[Saved data entries]
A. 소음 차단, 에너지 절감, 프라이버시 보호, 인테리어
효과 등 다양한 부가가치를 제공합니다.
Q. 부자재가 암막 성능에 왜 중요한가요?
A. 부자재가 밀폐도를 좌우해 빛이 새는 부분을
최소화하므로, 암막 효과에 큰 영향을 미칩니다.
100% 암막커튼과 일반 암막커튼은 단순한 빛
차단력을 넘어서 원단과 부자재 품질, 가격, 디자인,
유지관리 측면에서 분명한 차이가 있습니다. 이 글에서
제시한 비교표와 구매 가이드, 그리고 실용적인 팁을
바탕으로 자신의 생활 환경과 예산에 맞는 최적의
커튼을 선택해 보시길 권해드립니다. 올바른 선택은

--

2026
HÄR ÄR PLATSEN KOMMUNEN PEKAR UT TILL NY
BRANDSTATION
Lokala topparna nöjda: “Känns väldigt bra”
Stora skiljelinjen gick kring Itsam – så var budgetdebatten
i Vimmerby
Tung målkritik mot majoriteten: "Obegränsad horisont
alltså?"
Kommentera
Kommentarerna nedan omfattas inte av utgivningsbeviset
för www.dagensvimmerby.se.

→ What is expected
Above are the records; print exactly the lines from the line with "100% 암막커튼과 일반 암막커튼은 단순한 빛" to the line with "커튼을 선택해 보시길 권해드립니다. 올바른 선택은", including both, and nothing else.

→ Answer for this exercise
100% 암막커튼과 일반 암막커튼은 단순한 빛
차단력을 넘어서 원단과 부자재 품질, 가격, 디자인,
유지관리 측면에서 분명한 차이가 있습니다. 이 글에서
제시한 비교표와 구매 가이드, 그리고 실용적인 팁을
바탕으로 자신의 생활 환경과 예산에 맞는 최적의
커튼을 선택해 보시길 권해드립니다. 올바른 선택은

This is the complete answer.